8/19/2009

Tensile Intergrity Sphere

Hanging high above the center of the MOSI Grand Lobby is a very large and odd-looking sphere composed of yellow rods and wire. If you spend a few moments and really look at the sphere you will see that none of the yellow rods that compose the sphere are touching each other. This neat bit of science is known as a Tensile Integrity Sphere.

How does it work?:
A tensile integrity sphere or tensegrity sphere is a structure that utilizes synergy of components in balanced compression and tension for structural support.

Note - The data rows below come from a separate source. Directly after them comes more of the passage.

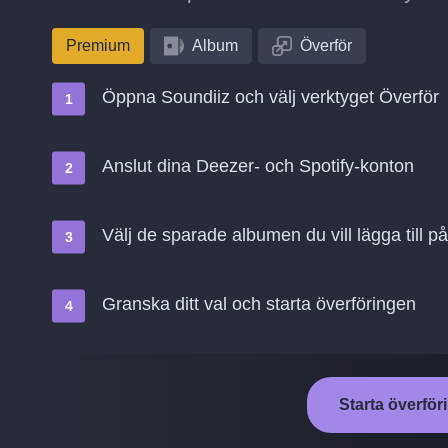
Premium
Album
Överför
Öppna Soundiiz och välj verktyget Överför
Anslut dina Deezer- och Spotify-konton
Välj de sparade albumen du vill lägga till på
Granska ditt val och starta överföringen
Starta överföri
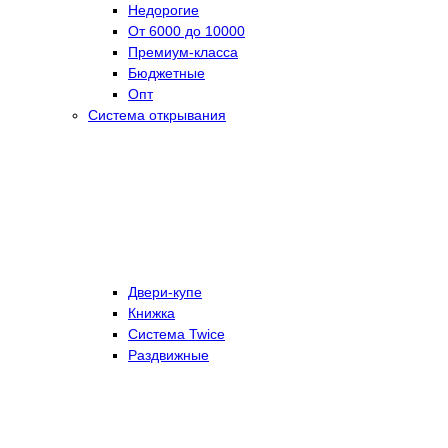
Недорогие
От 6000 до 10000
Премиум-класса
Бюджетные
Опт
Система открывания
Двери-купе
Книжка
Система Twice
Раздвижные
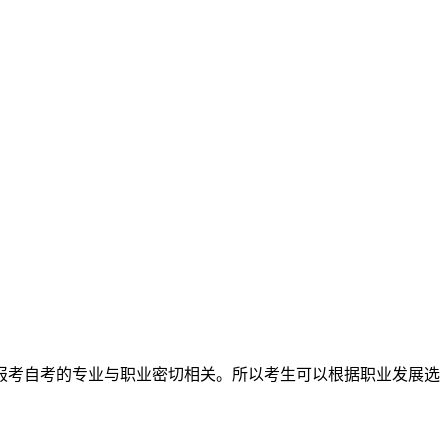
报考自考的专业与职业密切相关。所以考生可以根据职业发展选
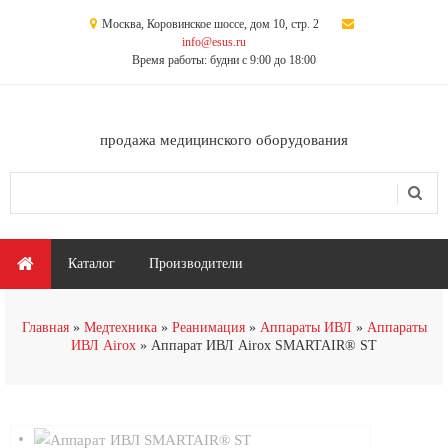
Перейти к основному содержанию
Москва, Коровинское шоссе, дом 10, стр. 2
info@esus.ru
Время работы: будни с 9:00 до 18:00
продажа медицинского оборудования
Поиск
Форма поиска
Главное меню
Каталог
Производители
Главная
Медтехника
Реанимация
Аппараты ИВЛ
Аппараты
ИВЛ Airox
Аппарат ИВЛ Airox SMARTAIR® ST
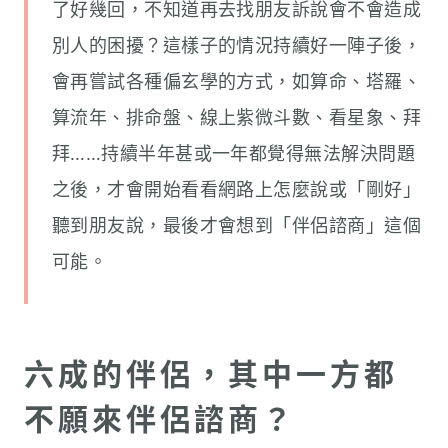
了好幾回，不知道再去找朋友訴說會不會造成
別人的困擾？這樣子的情況持續好一陣子後，
會再嘗試各種偏玄學的方式，如算命、塔羅、
算流年、排命盤、線上紫微斗數、看星象、拜
拜……持續半年甚或一年都覺得無法解決問題
之後，才會開始看看網路上怎麼說或「剛好」
聽到朋友說，最後才會想到「伴侶諮商」這個
可能。
六成的伴侶，其中一方都
不願來伴侶諮商？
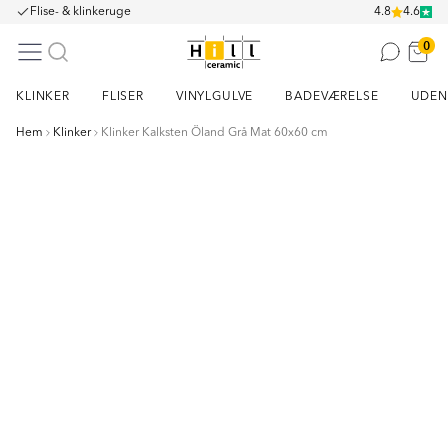
Flise- & klinkeruge
4.8
4.6
0
KLINKER
FLISER
VINYLGULVE
BADEVÆRELSE
UDEN
Hem
Klinker
Klinker Kalksten Öland Grå Mat 60x60 cm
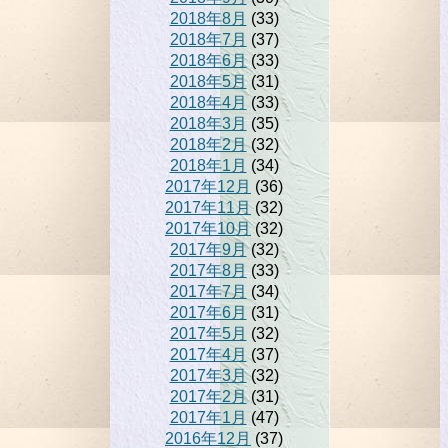
2018年8月
(33)
2018年7月
(37)
2018年6月
(33)
2018年5月
(31)
2018年4月
(33)
2018年3月
(35)
2018年2月
(32)
2018年1月
(34)
2017年12月
(36)
2017年11月
(32)
2017年10月
(32)
2017年9月
(32)
2017年8月
(33)
2017年7月
(34)
2017年6月
(31)
2017年5月
(32)
2017年4月
(37)
2017年3月
(32)
2017年2月
(31)
2017年1月
(47)
2016年12月
(37)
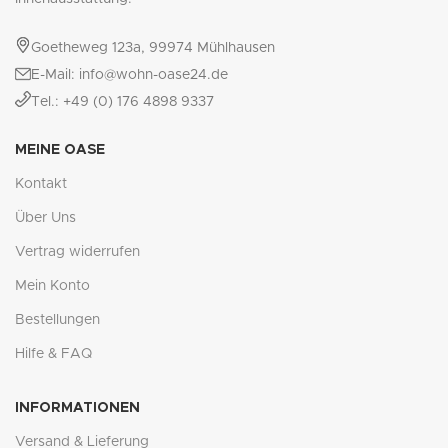
Goetheweg 123a, 99974 Mühlhausen
E-Mail: info@wohn-oase24.de
Tel.: +49 (0) 176 4898 9337
MEINE OASE
Kontakt
Über Uns
Vertrag widerrufen
Mein Konto
Bestellungen
Hilfe & FAQ
INFORMATIONEN
Versand & Lieferung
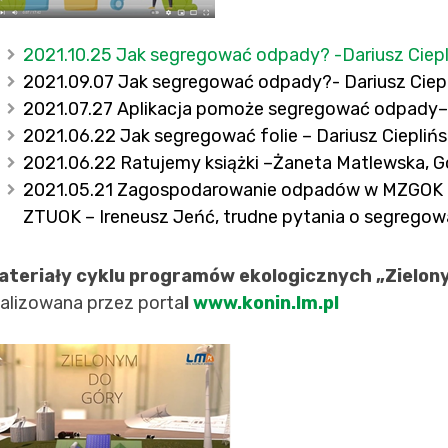
2021.10.25 Jak segregować odpady? -Dariusz Ciepl
2021.09.07 Jak segregować odpady?- Dariusz Ciepl
2021.07.27 Aplikacja pomoże segregować odpady– 
2021.06.22 Jak segregować folie – Dariusz Cieplińs
2021.06.22 Ratujemy książki –Żaneta Matlewska, G
2021.05.21 Zagospodarowanie odpadów w MZGOK – 
ZTUOK – Ireneusz Jeńć, trudne pytania o segregowan
ateriały cyklu programów ekologicznych „Zielon
ealizowana przez porta
l
www.konin.lm.pl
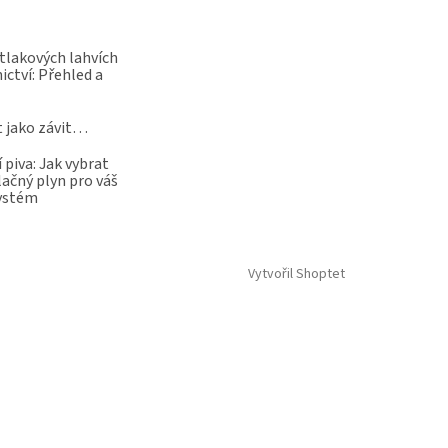
 tlakových lahvích
ictví: Přehled a
t jako závit…
 piva: Jak vybrat
lačný plyn pro váš
systém
Vytvořil Shoptet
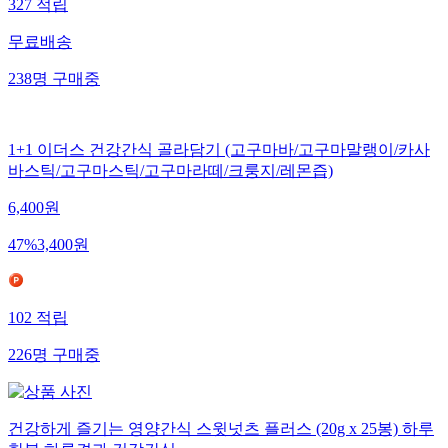
327
적립
무료배송
238
명
구매중
1+1 이더스 건강간식 골라담기 (고구마바/고구마말랭이/카사
바스틱/고구마스틱/고구마라떼/크룽지/레몬즙)
6,400
원
47
%
3,400
원
102
적립
226
명
구매중
건강하게 즐기는 영양간식 스윗넛츠 플러스 (20g x 25봉) 하루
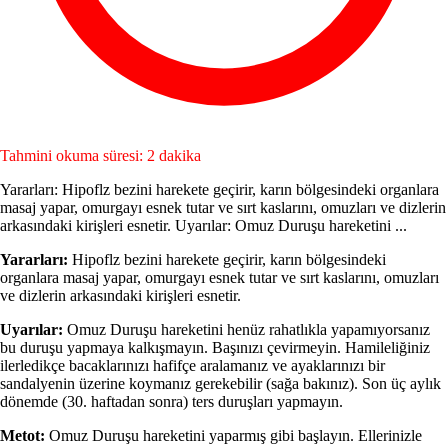
Tahmini okuma süresi: 2 dakika
Yararları: Hipoflz bezini harekete geçirir, karın bölgesindeki organlara
masaj yapar, omurgayı esnek tutar ve sırt kaslarını, omuzları ve dizlerin
arkasındaki kirişleri esnetir. Uyarılar: Omuz Duruşu hareketini ...
Yararları:
Hipoflz bezini harekete geçirir, karın bölgesindeki
organlara masaj yapar, omurgayı esnek tutar ve sırt kaslarını, omuzları
ve dizlerin arkasındaki kirişleri esnetir.
Uyarılar:
Omuz Duruşu hareketini henüz rahatlıkla ya­pamıyorsanız
bu duruşu yapmaya kalkışmayın. Başınızı çe­virmeyin. Hamileliğiniz
ilerledikçe bacaklarınızı hafifçe aralamanız ve ayaklarınızı bir
sandalyenin üzerine koyma­nız gerekebilir (sağa bakınız). Son üç aylık
dönemde (30. haftadan sonra) ters duruşları yapmayın.
Metot:
Omuz Duruşu hareketini yaparmış gibi başlayın. Ellerinizle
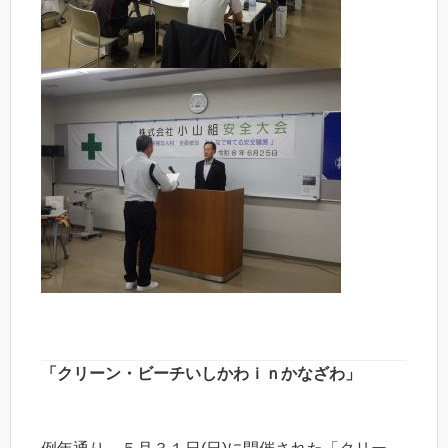
「クリーン・ビーチいしかわｉｎかなざわ」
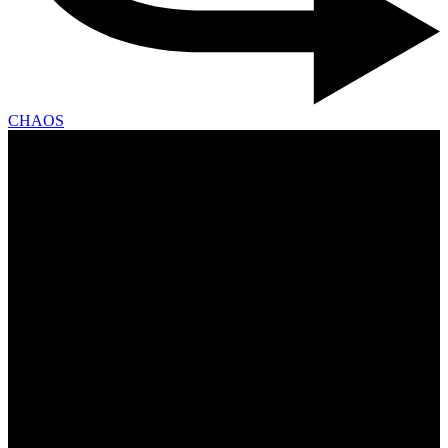
CHAOS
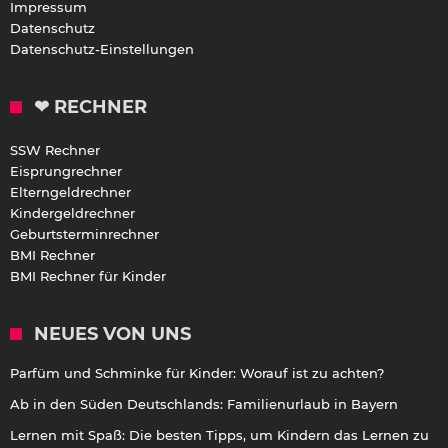
Impressum
Datenschutz
Datenschutz-Einstellungen
❤ RECHNER
SSW Rechner
Eisprungrechner
Elterngeldrechner
Kindergeldrechner
Geburtsterminrechner
BMI Rechner
BMI Rechner für Kinder
NEUES VON UNS
Parfüm und Schminke für Kinder: Worauf ist zu achten?
Ab in den Süden Deutschlands: Familienurlaub in Bayern
Lernen mit Spaß: Die besten Tipps, um Kindern das Lernen zu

Compression is stress or force applied to materials resulting in their compaction. In the case of this sphere the yellow rods are under compression. Tension is a force that pulls upon an object using strings or wires and is the opposite of compression. The wires in the tensegrity sphere are in tension. Synergy is a situation where different entities or forces cooperate advantageously for a final outcome, in our case keeping the sphere round without external supports. Utilizing the forces of compression and tension in synergy this 130 pound sphere is entirely self-supporting and hangs from the ceiling with just a few strong cables that support the weight of the entire sphere.

Tensegrity:
The concept of tensegrity was popularized by R. Buckminster Fuller and Kenneth Snelson at Black Mountain College in the 1940's. Building upon an early design of a self supporting sphere structure used as a planetarium in Germany, Fuller and Snelson explored concepts of tensegrity.
The term 'geodesic' was coined by Fuller and applied to structures that could be incredibly light for their size when compression and tension were used in balance to create structures that were self supporting. Within a geodesic dome, no internal supports are required. Just imagine your house without any need for walls! Geodesic structures had potential to be spacious, light weight, strong and inexpensive to produce.
"Ability to respond as a system means that local stresses are being uniformly transmitted throughout the structure, and uniformly absorbed by every part of it. The system's symmetry is not deformed: the system expands as a whole or contracts as a whole. This is not the behavior we are used to in any structures of our previous experiences. The compression members do not behave like conventional engineering beams... Ordinary beams deflect locally. The tensegrity "beam" does not act independently of "the whole building" which contracts only symmetrically when the beam is loaded. The tensegrity system is synergetic - a behavior of the whole unpredicted by the behavior of the parts" -R. Buckminster Fuller. Synergetics: explorations in the geometry of thinking. New York, Macmillan, 1975
The story of our sphere:
In November of 2000 the museum was approached by Richard 'Dick' Avery who had an interesting proposal. He wanted to build an enormous tensegrity sphere for the museum to display. Dick had found a book on R. Buckminster Fuller in the Science Store at MOSI some time before and had become enamored of the concepts of tenesgrity. At home in Sun City Center, Dick had already built a few tenesgrity spheres and offered to build one for MOSI.

Dick spent 107 hours constructing the sphere in January and February of 2001 and shortly after it was hung in our grand lobby. It was quite a sight to see a gigantic yellow sphere sitting on the floor of the lobby and several exhibit technicians carefully considering how they were going to hoist the monster shape into place. After a few hours, the great tensegrity sphere hung above our lobby and hangs there to this day. Mr. Avery passed away several years ago, but his creation still looms larger than life over hundreds of thousands of people each year.